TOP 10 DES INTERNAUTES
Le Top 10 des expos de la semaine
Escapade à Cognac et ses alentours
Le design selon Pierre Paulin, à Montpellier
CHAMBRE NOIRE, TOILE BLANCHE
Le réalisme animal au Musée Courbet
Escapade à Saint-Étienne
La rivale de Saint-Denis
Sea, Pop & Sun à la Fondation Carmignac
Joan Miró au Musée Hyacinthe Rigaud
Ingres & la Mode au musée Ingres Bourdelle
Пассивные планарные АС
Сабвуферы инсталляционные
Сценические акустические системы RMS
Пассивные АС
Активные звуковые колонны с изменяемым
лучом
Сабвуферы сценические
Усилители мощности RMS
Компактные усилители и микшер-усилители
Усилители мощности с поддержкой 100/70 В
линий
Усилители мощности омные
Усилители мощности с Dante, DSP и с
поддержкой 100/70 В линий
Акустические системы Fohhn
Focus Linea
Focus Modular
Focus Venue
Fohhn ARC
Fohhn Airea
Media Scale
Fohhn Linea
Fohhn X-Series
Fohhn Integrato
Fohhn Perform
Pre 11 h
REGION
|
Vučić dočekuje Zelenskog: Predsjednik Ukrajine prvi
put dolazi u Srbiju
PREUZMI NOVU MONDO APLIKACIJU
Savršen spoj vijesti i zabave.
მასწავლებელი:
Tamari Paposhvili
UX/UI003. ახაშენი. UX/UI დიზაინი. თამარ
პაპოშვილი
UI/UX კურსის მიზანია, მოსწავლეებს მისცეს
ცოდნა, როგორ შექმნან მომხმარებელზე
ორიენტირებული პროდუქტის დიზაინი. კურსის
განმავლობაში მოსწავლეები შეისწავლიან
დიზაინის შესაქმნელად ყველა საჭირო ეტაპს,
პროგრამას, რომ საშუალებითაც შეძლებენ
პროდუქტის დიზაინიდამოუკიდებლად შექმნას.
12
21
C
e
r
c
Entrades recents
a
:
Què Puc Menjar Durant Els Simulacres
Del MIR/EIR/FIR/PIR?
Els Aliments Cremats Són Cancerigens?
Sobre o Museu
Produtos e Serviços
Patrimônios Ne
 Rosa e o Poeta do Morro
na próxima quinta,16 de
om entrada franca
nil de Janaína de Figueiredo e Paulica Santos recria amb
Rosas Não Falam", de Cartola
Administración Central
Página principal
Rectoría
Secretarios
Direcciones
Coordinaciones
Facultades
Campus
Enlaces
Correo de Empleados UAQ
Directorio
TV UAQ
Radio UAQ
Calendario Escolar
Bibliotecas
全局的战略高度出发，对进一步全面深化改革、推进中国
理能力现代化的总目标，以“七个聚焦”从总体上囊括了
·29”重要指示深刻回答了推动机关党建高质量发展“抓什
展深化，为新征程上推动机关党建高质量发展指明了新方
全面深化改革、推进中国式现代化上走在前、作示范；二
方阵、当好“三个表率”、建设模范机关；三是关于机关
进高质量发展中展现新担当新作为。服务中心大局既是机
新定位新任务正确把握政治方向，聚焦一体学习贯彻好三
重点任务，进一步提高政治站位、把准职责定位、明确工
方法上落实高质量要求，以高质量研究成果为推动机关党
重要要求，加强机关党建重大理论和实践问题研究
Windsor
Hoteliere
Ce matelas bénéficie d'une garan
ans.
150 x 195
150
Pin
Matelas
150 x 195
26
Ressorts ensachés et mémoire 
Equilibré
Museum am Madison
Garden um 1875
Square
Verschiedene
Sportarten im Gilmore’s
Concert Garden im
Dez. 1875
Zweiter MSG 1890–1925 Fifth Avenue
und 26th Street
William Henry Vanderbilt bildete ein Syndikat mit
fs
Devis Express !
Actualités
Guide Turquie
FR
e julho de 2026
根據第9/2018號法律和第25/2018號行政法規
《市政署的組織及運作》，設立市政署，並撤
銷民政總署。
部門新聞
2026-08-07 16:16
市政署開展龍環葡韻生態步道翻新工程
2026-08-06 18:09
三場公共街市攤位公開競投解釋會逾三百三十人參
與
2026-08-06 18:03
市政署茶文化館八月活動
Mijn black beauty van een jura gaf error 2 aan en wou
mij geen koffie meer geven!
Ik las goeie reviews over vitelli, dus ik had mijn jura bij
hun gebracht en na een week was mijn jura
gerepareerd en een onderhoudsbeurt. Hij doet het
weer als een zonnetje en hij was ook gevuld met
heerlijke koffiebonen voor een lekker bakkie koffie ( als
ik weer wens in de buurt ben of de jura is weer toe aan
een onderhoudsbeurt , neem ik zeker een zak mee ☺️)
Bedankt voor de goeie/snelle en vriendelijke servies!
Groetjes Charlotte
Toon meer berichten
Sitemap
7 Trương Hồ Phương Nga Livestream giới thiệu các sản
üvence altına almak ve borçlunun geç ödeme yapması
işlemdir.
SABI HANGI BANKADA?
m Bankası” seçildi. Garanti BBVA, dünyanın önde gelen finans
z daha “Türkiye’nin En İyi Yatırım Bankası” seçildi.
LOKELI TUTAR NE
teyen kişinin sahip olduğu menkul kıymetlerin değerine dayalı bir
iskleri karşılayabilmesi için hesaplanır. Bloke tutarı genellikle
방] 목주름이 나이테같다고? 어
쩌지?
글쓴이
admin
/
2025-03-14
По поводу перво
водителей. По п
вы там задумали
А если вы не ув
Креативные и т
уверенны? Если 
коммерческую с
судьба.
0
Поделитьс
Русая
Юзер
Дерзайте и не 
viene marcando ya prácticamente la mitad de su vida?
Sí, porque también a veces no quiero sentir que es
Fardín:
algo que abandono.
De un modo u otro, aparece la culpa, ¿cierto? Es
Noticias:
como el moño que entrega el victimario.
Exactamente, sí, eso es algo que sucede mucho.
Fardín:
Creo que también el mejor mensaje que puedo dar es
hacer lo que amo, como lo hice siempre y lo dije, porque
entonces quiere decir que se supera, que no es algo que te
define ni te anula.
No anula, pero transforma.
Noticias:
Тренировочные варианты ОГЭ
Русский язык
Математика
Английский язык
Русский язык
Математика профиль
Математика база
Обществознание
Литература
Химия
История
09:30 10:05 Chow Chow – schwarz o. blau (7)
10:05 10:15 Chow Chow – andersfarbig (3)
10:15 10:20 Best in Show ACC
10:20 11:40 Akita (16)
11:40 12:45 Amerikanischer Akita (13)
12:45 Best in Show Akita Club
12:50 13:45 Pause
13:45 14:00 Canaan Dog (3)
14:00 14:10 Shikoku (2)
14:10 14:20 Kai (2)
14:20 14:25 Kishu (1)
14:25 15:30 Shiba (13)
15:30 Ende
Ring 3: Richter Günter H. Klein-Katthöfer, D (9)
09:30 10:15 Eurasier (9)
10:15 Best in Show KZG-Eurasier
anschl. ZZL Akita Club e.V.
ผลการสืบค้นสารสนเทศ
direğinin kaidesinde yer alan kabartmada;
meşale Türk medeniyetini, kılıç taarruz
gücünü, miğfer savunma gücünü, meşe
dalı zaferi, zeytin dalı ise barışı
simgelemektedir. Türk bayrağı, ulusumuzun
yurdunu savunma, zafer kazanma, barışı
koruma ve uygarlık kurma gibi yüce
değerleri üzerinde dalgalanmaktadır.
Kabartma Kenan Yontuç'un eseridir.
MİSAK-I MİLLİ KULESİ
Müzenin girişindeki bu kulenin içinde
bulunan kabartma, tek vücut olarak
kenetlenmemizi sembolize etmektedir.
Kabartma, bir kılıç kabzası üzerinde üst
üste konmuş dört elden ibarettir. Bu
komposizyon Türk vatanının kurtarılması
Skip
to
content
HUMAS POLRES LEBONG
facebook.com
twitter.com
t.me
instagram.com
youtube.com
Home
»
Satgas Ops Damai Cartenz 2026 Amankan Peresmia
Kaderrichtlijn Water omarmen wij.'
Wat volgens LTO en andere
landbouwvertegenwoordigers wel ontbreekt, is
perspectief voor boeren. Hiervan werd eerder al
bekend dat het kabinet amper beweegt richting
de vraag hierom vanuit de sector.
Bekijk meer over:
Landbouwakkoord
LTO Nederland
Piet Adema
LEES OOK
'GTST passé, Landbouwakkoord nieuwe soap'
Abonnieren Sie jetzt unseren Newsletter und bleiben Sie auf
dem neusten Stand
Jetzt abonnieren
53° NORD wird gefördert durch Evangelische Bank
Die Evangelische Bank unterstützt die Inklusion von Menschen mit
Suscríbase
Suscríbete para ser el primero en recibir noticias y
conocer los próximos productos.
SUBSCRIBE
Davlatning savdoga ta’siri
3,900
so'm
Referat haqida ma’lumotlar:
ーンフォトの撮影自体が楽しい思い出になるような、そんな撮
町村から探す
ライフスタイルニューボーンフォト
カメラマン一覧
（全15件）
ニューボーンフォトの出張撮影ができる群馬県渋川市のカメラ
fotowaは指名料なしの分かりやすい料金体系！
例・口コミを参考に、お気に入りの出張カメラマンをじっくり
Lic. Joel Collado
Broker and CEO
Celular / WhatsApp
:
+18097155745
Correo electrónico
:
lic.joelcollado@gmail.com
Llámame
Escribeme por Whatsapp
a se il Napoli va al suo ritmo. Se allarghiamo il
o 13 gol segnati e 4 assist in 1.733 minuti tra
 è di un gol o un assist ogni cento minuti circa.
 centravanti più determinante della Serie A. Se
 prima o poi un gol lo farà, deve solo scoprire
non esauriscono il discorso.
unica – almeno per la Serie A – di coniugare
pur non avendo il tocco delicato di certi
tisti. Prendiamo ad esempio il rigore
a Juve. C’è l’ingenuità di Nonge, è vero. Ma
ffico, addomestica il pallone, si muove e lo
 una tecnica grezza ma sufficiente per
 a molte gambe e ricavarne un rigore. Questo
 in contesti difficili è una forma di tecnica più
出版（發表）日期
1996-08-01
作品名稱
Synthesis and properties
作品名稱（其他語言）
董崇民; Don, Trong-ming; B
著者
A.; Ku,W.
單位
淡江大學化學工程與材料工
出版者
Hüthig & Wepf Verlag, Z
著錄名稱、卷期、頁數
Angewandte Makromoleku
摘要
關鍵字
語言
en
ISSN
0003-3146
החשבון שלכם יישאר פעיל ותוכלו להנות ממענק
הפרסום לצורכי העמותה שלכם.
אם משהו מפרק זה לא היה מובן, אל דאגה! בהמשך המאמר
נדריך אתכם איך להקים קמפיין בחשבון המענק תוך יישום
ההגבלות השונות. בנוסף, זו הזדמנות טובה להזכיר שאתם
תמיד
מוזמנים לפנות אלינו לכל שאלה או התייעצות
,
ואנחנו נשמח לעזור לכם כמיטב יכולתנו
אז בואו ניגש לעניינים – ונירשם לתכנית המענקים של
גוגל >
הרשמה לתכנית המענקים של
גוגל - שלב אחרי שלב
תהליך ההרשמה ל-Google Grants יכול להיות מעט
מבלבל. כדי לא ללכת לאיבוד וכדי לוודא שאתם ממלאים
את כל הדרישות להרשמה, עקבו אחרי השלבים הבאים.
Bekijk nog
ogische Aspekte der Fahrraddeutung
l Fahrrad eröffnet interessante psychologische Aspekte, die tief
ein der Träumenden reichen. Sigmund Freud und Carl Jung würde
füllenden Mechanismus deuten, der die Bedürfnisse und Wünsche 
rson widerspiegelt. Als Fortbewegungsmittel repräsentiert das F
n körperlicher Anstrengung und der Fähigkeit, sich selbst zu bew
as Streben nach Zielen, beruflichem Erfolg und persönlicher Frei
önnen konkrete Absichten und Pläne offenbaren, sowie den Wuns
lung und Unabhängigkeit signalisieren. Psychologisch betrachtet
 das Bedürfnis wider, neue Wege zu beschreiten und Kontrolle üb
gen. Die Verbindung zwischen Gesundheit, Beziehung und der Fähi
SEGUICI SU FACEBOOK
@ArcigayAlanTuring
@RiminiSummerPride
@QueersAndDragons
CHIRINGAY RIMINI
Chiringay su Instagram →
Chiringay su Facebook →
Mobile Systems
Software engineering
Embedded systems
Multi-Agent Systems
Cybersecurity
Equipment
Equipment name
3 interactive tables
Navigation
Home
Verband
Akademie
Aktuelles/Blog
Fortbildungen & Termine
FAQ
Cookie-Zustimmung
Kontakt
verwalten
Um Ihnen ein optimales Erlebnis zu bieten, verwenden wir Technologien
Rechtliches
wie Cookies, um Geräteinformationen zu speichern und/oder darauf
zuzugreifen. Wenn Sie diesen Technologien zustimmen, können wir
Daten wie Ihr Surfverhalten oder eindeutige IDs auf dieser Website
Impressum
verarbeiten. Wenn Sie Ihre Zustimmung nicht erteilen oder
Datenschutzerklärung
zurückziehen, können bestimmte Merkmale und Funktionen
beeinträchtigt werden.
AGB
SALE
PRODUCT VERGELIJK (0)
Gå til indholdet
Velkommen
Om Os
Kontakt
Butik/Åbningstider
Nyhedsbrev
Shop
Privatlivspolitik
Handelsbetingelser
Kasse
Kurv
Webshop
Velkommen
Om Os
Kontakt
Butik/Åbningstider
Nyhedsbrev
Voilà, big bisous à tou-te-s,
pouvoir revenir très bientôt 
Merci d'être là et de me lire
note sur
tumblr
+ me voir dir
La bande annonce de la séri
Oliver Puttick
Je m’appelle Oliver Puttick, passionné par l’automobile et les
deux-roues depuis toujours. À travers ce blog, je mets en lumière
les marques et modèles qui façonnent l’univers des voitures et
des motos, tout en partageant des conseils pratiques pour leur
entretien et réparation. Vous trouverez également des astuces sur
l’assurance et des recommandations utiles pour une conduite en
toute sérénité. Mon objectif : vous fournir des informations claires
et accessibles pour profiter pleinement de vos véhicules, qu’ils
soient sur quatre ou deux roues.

**********

• Exercise instructions: Write out the material word for word, starting at its first line and ending with the line that contains "პროგრამას, რომ საშუალებითაც შეძლებენ", that line included.

• Written answer:
TOP 10 DES INTERNAUTES
Le Top 10 des expos de la semaine
Escapade à Cognac et ses alentours
Le design selon Pierre Paulin, à Montpellier
CHAMBRE NOIRE, TOILE BLANCHE
Le réalisme animal au Musée Courbet
Escapade à Saint-Étienne
La rivale de Saint-Denis
Sea, Pop & Sun à la Fondation Carmignac
Joan Miró au Musée Hyacinthe Rigaud
Ingres & la Mode au musée Ingres Bourdelle
Пассивные планарные АС
Сабвуферы инсталляционные
Сценические акустические системы RMS
Пассивные АС
Активные звуковые колонны с изменяемым
лучом
Сабвуферы сценические
Усилители мощности RMS
Компактные усилители и микшер-усилители
Усилители мощности с поддержкой 100/70 В
линий
Усилители мощности омные
Усилители мощности с Dante, DSP и с
поддержкой 100/70 В линий
Акустические системы Fohhn
Focus Linea
Focus Modular
Focus Venue
Fohhn ARC
Fohhn Airea
Media Scale
Fohhn Linea
Fohhn X-Series
Fohhn Integrato
Fohhn Perform
Pre 11 h
REGION
|
Vučić dočekuje Zelenskog: Predsjednik Ukrajine prvi
put dolazi u Srbiju
PREUZMI NOVU MONDO APLIKACIJU
Savršen spoj vijesti i zabave.
მასწავლებელი:
Tamari Paposhvili
UX/UI003. ახაშენი. UX/UI დიზაინი. თამარ
პაპოშვილი
UI/UX კურსის მიზანია, მოსწავლეებს მისცეს
ცოდნა, როგორ შექმნან მომხმარებელზე
ორიენტირებული პროდუქტის დიზაინი. კურსის
განმავლობაში მოსწავლეები შეისწავლიან
დიზაინის შესაქმნელად ყველა საჭირო ეტაპს,
პროგრამას, რომ საშუალებითაც შეძლებენ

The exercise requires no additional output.